I changed into the clothes, put up my hair, and slid the dark black wig over my head. Then I reached into the small shoebox that Robert had left and slid my feet into my stolen shoes.

It was hours later, well after dark, when I found myself back in Monument Park. I watched as the door to my building opened, and Jessvin strode out. Swiftly and silently, I moved to the edge of the exhibit lodge and slipped on my gloves. The sound of his shoes on the pavement gave me a moment of pause. I could always back out. Try to find another way to do this. No, I told myself. I have to deal with this before he kills someone else. If I could pin it on Blackman, great, that would help. I looked down at my watch. Jesse had stayed later than usual.

I listened carefully to his steps and stayed quiet, waiting. He stopped and a cold hand scrabbled at my chest. Had he heard me moving? But then Jessvin started walking again. I gripped the stake tightly. Waiting. Waiting. Now.

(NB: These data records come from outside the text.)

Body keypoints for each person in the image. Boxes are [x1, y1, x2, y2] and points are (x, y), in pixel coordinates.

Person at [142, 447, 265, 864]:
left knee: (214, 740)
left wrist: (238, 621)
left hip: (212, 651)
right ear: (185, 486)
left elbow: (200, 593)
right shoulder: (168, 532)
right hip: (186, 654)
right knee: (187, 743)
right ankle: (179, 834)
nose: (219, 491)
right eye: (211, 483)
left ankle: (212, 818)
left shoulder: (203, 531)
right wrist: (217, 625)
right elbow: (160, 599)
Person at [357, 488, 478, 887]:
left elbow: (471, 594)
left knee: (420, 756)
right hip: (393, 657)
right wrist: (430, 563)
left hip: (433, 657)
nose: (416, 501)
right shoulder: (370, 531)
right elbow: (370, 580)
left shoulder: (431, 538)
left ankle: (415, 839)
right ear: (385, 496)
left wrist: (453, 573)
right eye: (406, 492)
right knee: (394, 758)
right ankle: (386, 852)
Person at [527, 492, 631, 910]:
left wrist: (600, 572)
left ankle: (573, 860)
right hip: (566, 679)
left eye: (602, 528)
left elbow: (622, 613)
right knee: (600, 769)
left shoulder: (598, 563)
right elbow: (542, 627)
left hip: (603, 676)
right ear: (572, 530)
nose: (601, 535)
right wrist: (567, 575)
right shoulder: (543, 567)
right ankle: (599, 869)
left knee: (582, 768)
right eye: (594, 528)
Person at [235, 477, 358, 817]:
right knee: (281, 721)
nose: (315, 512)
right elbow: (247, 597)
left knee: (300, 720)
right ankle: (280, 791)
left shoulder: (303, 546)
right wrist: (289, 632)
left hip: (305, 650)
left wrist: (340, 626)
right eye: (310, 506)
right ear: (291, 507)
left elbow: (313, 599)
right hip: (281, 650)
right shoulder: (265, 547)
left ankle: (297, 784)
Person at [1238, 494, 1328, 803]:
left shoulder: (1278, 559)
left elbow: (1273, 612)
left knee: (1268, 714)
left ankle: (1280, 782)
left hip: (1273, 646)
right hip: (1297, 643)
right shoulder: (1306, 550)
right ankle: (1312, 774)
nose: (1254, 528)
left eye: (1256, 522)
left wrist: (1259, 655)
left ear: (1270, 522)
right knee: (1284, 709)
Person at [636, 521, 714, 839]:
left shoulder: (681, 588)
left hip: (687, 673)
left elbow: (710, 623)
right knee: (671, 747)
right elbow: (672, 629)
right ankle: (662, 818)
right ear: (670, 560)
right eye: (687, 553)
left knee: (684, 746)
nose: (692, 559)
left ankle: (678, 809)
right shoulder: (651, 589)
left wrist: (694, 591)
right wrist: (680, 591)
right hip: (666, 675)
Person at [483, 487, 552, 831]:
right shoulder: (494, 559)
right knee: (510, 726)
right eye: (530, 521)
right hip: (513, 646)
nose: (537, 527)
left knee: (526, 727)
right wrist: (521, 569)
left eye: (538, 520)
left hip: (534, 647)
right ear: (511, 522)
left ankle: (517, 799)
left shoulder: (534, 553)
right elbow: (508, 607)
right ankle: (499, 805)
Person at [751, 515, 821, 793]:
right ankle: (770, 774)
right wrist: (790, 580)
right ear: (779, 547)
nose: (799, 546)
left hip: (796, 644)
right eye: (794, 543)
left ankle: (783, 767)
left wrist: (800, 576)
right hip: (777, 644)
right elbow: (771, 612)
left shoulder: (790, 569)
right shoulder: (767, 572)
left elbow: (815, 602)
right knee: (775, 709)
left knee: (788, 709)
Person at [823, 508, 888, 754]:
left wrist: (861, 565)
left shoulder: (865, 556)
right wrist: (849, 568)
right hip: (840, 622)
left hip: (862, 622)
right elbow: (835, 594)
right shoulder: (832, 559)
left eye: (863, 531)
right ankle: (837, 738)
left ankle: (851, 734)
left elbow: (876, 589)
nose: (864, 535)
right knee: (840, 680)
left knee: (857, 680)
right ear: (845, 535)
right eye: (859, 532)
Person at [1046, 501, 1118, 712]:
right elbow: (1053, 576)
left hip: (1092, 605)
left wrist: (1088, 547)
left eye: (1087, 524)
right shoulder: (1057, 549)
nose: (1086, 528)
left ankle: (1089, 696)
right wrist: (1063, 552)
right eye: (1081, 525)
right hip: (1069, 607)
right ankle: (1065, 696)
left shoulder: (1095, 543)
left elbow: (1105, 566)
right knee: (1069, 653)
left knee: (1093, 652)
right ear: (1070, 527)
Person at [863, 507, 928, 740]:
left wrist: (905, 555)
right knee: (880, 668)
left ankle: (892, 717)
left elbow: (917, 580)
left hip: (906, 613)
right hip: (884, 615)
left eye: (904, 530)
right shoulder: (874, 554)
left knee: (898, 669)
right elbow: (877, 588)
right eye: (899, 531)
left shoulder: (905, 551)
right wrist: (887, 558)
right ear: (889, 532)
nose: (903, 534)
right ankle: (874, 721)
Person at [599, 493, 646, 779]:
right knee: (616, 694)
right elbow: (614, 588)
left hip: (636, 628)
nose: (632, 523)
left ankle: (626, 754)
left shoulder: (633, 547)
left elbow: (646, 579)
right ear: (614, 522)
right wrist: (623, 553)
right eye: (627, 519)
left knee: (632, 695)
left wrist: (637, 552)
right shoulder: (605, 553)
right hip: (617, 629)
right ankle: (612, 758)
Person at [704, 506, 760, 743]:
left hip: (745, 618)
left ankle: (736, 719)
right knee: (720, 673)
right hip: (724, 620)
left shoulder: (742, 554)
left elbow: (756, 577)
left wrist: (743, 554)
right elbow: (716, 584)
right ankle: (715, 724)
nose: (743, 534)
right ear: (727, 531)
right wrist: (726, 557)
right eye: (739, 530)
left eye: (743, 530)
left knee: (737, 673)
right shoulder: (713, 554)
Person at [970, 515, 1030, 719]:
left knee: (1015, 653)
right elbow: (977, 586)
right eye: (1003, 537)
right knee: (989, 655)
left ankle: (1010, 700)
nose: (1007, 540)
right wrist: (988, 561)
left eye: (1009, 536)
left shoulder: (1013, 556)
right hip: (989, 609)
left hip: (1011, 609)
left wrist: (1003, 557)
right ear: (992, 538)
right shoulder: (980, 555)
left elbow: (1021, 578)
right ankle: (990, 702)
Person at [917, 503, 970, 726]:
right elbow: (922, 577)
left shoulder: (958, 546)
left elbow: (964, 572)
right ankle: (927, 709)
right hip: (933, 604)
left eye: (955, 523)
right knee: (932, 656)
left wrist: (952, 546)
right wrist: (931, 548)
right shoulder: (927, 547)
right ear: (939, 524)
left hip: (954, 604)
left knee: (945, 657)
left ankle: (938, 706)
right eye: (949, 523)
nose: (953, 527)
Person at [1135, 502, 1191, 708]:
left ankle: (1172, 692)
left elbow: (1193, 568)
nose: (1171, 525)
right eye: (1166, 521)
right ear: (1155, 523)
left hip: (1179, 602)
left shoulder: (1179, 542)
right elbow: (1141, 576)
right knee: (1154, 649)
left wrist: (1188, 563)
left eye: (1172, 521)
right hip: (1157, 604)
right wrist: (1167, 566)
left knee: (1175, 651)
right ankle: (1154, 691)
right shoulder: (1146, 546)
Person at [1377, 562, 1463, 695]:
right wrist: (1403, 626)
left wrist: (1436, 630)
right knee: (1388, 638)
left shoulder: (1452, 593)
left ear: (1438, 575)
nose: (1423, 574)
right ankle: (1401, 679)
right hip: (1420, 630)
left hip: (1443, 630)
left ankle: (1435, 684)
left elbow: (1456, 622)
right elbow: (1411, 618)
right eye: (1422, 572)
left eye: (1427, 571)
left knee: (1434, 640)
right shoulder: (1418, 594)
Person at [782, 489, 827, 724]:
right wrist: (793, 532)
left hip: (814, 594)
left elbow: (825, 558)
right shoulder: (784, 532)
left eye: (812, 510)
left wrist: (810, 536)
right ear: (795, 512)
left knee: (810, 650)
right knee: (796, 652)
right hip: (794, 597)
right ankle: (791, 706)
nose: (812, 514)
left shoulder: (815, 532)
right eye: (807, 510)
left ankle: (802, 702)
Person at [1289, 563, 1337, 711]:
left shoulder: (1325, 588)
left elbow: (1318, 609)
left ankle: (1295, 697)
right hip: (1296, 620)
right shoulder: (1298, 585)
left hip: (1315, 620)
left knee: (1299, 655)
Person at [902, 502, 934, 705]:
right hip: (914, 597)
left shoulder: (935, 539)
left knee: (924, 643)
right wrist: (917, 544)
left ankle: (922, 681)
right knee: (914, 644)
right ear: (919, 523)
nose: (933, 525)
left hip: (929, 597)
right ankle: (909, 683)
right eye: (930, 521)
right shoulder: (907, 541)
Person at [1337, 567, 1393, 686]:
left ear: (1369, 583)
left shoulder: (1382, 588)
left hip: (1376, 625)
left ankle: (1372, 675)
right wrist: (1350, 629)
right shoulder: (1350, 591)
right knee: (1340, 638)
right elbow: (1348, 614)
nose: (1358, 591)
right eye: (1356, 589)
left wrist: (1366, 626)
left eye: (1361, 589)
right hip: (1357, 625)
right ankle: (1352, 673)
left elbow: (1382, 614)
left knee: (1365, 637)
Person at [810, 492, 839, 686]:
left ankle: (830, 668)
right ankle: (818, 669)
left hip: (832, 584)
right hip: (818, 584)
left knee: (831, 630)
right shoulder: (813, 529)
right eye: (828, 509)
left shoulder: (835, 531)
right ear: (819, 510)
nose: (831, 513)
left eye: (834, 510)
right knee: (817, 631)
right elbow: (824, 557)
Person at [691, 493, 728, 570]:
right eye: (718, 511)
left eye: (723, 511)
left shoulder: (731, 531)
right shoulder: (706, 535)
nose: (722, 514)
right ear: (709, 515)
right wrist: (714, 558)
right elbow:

I sprung from behind the monument and slammed the stake home before Jessvin could react. I only had a split second to register his accusing eyes before I drew the blade and took his head from his shoulders, but it was enough. He’d been shocked. I told myself it was just the surprise at being attacked and staked, not that he’d recognized me. I clamped my eyes shut for just a second, then knelt down and pulled out the stake. With a gloved hand, I reached in and pulled out his heart, placing it in the small plastic bag I had in my pocket.

Despite how gruesome and awful this was, there was a moment of excitement. I tried to tell myself that it was just the thrill of the hunt, a vampiric instinct, but it was an absolute lie. I’d set things in motion. She would be coming, assuming Bill did what I asked of him. With Jessvin’s heart in the bag, I took off down to Camp Two.